‘Bica da Rainha’, no Cosme Velho, é vítima de desleixo e abandono

A bica que deu origem ao atual monumento foi construída no Brasil Colônia para o fornecimento de água aos passantes e pessoas residentes alto vale do Rio Carioca

Entulho na frente da "Bica da Rainha", no Cosme Velho / Reprodução

O Diário do Rio recebe, constantemente, denuncias sobre o abandono e a depredação dos monumentos da cidade do Rio de Janeiro. Desta vez, o alvo do descaso é o monumento conhecido como “Bica da Rainha”, localizado em Cosme Velho, na Zona Sul da cidade. Nas imagens, é possível ver entulhos jogados em frente à edificação e o péssimo estado no qual se encontra o muro que protege o patrimônio histórico.

Muro que cerca o monumento em péssimo estado de conservação / Reproduação

A bica que deu origem ao atual monumento foi construída no Brasil Colônia para o fornecimento de água aos passantes e pessoas residentes alto vale do Rio Carioca. Com a chegada da família real, em 1808, a construção tornou-se destino de passeios e encontros da elite da época. As frequentes visitas da Rainha D. Maria I à mina a tornaram famosa. Com a morte da monarca, em 1815, Carlota Joaquina, sua nora, tomou o lugar como um dos seus recantos favoritos.    

Não se sabe ao certo, mas cogita-se que a água da “Bica da Rainha” pudesse ser de origem ferruginosa, como ocorre com a da Tijuca, descoberta por D. Pedro I, e a do Cosme Velho, conforme registrado em uma litografia datada de 1856.

A edificação colonial era bem diferente da construção posterior. No tempo da Rainha, a mina contava com quatro colunas de pedra com capitel, constituindo três panos, nas laterais havia óculos e no centro, a bica.

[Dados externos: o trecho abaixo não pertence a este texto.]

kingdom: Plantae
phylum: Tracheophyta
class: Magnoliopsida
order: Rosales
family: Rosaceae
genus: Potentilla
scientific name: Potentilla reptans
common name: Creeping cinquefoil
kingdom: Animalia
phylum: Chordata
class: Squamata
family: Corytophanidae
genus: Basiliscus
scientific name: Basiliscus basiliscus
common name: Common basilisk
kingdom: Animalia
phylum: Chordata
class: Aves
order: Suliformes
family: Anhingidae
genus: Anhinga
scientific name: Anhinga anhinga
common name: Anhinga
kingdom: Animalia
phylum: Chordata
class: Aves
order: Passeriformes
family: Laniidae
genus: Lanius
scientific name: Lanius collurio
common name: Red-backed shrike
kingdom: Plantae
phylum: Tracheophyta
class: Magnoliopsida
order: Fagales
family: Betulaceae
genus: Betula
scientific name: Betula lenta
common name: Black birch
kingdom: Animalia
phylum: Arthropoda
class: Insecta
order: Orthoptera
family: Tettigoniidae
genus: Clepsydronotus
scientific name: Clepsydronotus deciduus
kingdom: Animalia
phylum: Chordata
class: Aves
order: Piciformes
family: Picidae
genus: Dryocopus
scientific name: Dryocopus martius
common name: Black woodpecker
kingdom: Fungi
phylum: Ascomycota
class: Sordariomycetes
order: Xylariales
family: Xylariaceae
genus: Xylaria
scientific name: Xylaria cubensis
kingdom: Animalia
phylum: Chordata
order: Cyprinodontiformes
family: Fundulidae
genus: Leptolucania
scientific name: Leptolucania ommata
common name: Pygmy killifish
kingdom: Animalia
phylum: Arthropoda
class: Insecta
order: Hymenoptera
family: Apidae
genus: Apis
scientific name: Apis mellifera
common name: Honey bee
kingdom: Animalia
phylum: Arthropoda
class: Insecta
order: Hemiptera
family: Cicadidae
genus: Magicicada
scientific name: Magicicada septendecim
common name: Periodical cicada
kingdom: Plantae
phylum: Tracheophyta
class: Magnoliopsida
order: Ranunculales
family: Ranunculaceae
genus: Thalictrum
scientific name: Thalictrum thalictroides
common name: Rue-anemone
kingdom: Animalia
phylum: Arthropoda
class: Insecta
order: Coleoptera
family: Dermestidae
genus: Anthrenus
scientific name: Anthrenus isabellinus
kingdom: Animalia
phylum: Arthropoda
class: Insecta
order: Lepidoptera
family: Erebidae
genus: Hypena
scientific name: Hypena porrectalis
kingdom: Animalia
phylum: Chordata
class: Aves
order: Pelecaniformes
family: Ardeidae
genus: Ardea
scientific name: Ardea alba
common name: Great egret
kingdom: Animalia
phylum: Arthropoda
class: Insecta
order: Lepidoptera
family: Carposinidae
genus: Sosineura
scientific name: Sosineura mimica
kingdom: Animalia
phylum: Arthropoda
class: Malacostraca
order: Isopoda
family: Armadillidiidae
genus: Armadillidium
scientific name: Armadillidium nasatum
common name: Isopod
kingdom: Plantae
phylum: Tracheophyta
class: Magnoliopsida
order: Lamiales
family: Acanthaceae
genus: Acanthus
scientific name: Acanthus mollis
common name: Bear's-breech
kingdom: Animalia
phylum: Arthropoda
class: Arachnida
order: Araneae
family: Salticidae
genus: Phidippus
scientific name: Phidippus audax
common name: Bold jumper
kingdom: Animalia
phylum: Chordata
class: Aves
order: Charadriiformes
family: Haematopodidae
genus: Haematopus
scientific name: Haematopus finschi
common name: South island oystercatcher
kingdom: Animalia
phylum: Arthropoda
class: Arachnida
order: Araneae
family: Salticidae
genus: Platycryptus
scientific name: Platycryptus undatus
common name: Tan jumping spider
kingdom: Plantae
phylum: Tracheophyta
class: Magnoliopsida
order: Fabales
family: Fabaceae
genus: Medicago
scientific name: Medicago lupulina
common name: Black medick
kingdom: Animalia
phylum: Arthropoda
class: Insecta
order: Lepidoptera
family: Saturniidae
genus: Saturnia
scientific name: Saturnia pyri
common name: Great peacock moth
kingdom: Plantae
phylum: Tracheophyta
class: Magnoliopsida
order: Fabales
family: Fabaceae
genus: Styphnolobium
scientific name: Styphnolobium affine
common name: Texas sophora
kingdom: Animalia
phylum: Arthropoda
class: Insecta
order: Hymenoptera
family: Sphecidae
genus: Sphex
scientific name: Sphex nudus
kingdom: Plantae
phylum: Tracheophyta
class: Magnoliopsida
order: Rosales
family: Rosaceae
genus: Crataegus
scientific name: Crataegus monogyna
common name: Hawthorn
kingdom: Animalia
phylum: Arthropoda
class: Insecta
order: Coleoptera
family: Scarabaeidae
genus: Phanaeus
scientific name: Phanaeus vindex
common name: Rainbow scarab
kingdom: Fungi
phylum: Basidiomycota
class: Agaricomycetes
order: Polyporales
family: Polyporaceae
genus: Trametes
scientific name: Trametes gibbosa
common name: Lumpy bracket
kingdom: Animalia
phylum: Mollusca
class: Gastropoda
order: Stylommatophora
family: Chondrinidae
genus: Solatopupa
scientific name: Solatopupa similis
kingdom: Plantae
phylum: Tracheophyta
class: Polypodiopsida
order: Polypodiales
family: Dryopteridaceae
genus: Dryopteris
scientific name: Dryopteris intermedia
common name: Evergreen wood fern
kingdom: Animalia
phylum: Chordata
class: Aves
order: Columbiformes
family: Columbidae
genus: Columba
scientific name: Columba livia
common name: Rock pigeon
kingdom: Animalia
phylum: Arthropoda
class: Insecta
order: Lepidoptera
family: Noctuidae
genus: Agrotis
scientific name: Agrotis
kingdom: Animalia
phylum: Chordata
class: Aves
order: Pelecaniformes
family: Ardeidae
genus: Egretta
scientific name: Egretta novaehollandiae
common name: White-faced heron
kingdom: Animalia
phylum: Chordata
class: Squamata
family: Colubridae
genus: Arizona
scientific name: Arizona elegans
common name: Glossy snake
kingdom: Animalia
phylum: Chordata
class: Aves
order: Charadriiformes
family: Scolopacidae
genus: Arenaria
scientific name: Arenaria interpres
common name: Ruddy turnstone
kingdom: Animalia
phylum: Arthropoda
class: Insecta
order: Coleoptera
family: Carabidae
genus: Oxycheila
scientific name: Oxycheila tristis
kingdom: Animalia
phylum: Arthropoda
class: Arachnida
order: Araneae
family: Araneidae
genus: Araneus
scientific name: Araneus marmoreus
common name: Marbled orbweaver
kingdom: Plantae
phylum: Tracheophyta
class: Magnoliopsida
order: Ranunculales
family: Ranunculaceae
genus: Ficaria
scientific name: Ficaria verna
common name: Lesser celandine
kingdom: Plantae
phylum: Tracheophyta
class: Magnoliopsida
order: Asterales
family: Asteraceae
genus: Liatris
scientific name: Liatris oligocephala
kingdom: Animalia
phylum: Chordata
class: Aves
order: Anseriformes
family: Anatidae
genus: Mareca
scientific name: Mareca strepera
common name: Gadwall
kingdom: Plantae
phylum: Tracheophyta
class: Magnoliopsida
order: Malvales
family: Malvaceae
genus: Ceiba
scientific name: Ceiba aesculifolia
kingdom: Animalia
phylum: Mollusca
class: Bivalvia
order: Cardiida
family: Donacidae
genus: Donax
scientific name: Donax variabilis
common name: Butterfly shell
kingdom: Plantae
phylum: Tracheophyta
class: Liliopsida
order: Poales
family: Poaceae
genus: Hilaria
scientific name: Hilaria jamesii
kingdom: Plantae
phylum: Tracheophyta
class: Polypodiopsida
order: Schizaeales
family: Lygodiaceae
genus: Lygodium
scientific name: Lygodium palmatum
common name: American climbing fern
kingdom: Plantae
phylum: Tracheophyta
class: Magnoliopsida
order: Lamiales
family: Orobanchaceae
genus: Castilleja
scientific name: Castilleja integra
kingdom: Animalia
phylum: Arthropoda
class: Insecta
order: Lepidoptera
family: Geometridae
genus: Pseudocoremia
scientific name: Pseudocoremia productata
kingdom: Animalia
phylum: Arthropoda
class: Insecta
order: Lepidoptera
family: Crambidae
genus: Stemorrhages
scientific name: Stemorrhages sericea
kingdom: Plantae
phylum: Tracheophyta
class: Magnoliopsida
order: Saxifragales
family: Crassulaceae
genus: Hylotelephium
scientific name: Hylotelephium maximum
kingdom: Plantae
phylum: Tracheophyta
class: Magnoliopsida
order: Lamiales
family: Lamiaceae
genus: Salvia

Em 1842, a fonte foi nomeada “Bica da Rainha”, em homenagem a D. Maria I. Mas, nessa época, a edificação já estava muito modificada. Ainda assim, permaneceu como ponto de encontro da elite local.

O começo do século XX foi marcado pelo abandono da fonte, que só foi restaurada por um particular. E em 1938, a construção foi tombada pelo Serviço do Patrimônio Histórico e Artístico Nacional (SPHAN), mesmo não guardando as mesmas feições da construção retratada por Maria Graham em seu livro “Diário de Uma Viagem ao Brasil”, escrito por volta de 1815.

Na segunda metade do século passado, a mina secou. Restando, apenas, um monumento que, apesar de não ser original do tempo da Rainha, é tombado e não tem água.

Na placa de identificação da bica consta a informação que ela teria sido construída em meados do século XIX e, ao mesmo tempo, “frequentada por D. Maria, Rainha de Portugal a partir de 1808”.

Placa com informação errada sobre a “Bica da Rainha” / Reprodução: Site

O DIÁRIO DO RIO entrou em contato com a Prefeitura para saber se há planos de conversão para o patrimônio histórico e a Subprefeitura da Zona Sul informa que, no dia 13 de dezembro fez vistoria ao local, onde constatou os problemas e após consultar a Secretaria de Conservação afirma que existe um processo com Termo de Adoção da Bica da Rainha entre a FPJ e o colégio Miraflores. A fiscalização é do IPHAN, por ser o bem tombado por aquele órgão. Apos contato, o arqto. Paulo Vidal do IPHAN informou que o adotante ainda não iniciou a reconstrução do muro (estariam contratando um projeto de drenagem para o local).

As informações são site Bairro das Laranjeiras.